History buffs will appreciate Max Hastings’ “Vietnam: An Epic Tragedy.” This exhaustive deep dive begins in 1945 and goes through to the end, in 1975.


Funny like “Diary of a Wimpy Kid,” James Patterson and Joey Green’s “Not So Normal Norbert” will please middle-schoolers. It will also please those who revel in their own arrested development.

A man who may go down in history as the Last True Republican, Senator John McCain gets memorialized to perfection in Elaine S. Povich’s “John McCain: American Maverick.” The forward by Ken Burns puts it all in perspective.

With a title like, “Dog Man: Lord of the Fleas,” I think you know what you’re getting. Still, Dav Pilkey’s graphic novel series provides even more pleasures than you might imagine.

If you know a school-age kid, or just feel like one, Max Brallier’s “The Last Kids on Earth” series is for you. The fourth installment keeps up the thrills and chills.

Both Picador and Dutton, an imprint of Random House, have deliciously adorable mini books that make for terrific stocking stuffers. Dutton’s version highlights YA fave John Green and are to be read sideways, like flip books.

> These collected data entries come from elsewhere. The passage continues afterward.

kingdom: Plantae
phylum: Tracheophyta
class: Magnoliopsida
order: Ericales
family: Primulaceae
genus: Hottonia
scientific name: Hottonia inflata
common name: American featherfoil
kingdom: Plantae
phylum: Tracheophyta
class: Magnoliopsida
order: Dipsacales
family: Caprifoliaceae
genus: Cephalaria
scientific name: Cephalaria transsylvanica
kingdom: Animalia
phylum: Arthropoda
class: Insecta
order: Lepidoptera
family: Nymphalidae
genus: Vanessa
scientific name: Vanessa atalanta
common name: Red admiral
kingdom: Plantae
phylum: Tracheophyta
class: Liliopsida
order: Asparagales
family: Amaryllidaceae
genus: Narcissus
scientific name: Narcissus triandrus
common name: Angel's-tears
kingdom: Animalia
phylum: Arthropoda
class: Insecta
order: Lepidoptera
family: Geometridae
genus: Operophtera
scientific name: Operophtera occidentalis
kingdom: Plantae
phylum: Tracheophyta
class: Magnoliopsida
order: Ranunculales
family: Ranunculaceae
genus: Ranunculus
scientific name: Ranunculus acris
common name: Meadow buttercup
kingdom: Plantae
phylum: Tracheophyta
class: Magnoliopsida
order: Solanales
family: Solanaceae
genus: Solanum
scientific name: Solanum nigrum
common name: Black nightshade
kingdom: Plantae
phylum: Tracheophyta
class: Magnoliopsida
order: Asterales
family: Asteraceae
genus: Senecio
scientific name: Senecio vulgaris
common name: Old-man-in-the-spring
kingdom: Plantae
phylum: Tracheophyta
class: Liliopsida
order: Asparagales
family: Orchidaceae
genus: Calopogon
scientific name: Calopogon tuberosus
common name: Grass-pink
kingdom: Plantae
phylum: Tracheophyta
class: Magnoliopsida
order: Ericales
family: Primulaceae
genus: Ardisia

Picador’s version highlights shorter classics, like Hermann Hesse’s “Steppenwolf and Marilynne Robinson’s “Housekeeping.” Both styles highlight the beauty of books as objects, to have, to hold, and to admire.

“Diary of a Wimpy Kid: The Meltdown,” by Jeff Kinney is number thirteen in a series that keeps on giving. Funny and oddly poignant, Greg Heffley makes for a very relatable protagonist.

Peter Brown’s “The Wild Robot Hardcover Gift Set” includes “The Wild Robot” and “The Wild Robot Escapes.” This robot adventure series will thrill elementary school kids, and it turns out grown ups like it just as much.

Sometimes silly is the best medicine, and Matt Phelan’s “Knights vs. Dinosaurs” brings the silly. Adventurous as well, this tale will tickle young boys.

Terrific for young readers transitioning into chapter books, Mac Barnett’s “Kid Spy” series is bursting with fun. “Mac Undercover” begins with a call from The. Queen. Of. England. Wicked.

James Patterson writes for just about everyone these days and his books for younger readers are a true delight. “Dog Diaries,” told from a dog’s perspective is chock full of giggles.